Her unorthodox platform, a mix of noninterventionist foreign policy, liberal social policy and libertarian leanings on issues like drug decriminalization, attracted support from an unusual array of public backers. Alt-right internet stars, white nationalists, libertarian activists and some of the biggest boosters of Mr. Trump heaped praise on Ms. Gabbard.

Many Democrats were far more skeptical of her effort, at a loss to explain her frequent appearances on Fox News, favorable coverage in Russian state media and an ideology that both argued for getting out of foreign wars and refused to strongly condemn some autocratic leaders.

A public fight with Hillary Clinton brought attention and fund-raising dollars, keeping Ms. Gabbard on the primary debate stage and attracting some support from independent and Republican voters, particularly in libertarian-leaning New Hampshire.
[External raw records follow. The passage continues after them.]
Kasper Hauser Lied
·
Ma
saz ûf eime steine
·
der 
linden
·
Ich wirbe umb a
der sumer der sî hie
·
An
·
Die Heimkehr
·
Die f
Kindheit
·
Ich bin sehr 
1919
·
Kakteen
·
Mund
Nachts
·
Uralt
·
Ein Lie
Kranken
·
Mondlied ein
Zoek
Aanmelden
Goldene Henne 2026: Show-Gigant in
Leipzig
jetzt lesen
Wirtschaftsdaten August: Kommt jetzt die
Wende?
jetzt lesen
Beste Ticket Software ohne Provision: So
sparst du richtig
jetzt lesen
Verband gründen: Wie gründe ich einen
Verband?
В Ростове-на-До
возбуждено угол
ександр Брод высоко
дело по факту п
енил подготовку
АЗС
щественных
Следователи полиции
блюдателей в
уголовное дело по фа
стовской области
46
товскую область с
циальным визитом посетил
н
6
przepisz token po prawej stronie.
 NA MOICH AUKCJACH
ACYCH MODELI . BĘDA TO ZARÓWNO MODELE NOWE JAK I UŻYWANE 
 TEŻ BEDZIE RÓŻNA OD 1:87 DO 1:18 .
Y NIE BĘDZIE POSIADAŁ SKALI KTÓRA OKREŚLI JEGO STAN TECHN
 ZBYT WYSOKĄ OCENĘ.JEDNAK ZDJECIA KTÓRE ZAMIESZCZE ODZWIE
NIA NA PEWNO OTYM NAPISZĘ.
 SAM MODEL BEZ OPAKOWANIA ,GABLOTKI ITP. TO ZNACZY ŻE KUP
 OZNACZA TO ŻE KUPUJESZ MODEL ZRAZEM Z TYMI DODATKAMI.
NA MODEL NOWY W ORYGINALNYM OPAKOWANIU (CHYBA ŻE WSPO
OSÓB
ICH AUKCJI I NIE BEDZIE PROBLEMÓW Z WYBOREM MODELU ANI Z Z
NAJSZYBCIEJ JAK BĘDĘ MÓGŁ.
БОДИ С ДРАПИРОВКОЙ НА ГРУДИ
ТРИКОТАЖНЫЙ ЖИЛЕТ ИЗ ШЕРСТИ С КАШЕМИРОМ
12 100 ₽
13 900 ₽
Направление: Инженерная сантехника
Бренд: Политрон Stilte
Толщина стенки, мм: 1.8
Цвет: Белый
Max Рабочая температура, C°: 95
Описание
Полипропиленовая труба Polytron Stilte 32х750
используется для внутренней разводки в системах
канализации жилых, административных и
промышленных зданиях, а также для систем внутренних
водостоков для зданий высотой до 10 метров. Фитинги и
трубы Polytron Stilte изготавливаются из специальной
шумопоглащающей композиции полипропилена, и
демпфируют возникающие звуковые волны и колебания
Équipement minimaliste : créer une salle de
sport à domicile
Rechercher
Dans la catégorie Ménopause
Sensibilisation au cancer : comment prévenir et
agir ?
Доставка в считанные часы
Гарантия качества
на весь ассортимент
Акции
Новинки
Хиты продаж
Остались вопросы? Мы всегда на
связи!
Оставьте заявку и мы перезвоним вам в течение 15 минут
Ms. Gabbard was once seen as a rising star in the Democratic Party, even as she sometimes defied it.

Her progressive economics and noninterventionist foreign policy seemed like obvious attractions for Democrats, her military résumé gave her extra credibility, and she broke barriers as the first Hindu and the first American Samoan elected to Congress. So it was not surprising when she entered the presidential race last January, even though no sitting representative has been elected president in 140 years.

In a race that at its peak included six female candidates, Ms. Gabbard ended up becoming the last woman standing.

But while she had a deeply devoted base, it was not large enough to sustain her. And at times, she seemed to be campaigning against the same party whose nomination she was seeking.

“Our Democratic Party, unfortunately, is not the party that is of, by and for the people,” she said at a debate in November. “It is a party that has been and continues to be influenced by the foreign policy establishment in Washington, represented by Hillary Clinton and others’ foreign policy, by the military industrial complex and other greedy corporate interests.”

President Trump’s re-election campaign seized on that remark, clipping the first sentence and blasting it out on Twitter before the debate had even ended.

Perhaps no emblem of the establishment was a better foil for Ms. Gabbard than Mrs. Clinton, who suggested in October that Russia was backing Ms. Gabbard’s campaign and that Republicans were “grooming” her as a third-party candidate. Ms. Gabbard pushed back fiercely, calling Mrs. Clinton “the queen of warmongers, embodiment of corruption and personification of the rot that has sickened the Democratic Party for so long” and then suing her for defamation.

The clash helped raise Ms. Gabbard’s profile and won over some voters — including independents and conservatives — who dislike the Clintons, while simultaneously alienating some members of the party’s usual base.

Ms. Gabbard also broke from the Democratic pack on impeachment. She was the last candidate to back an inquiry last year, and when the articles of impeachment came to the House floor in December, she was the only Democrat who refused to cast a yes-or-no vote.

“I came to the conclusion that I could not in good conscience vote either yes or no,” she said at the time, calling the process too partisan. “I am standing in the center and have decided to vote present.”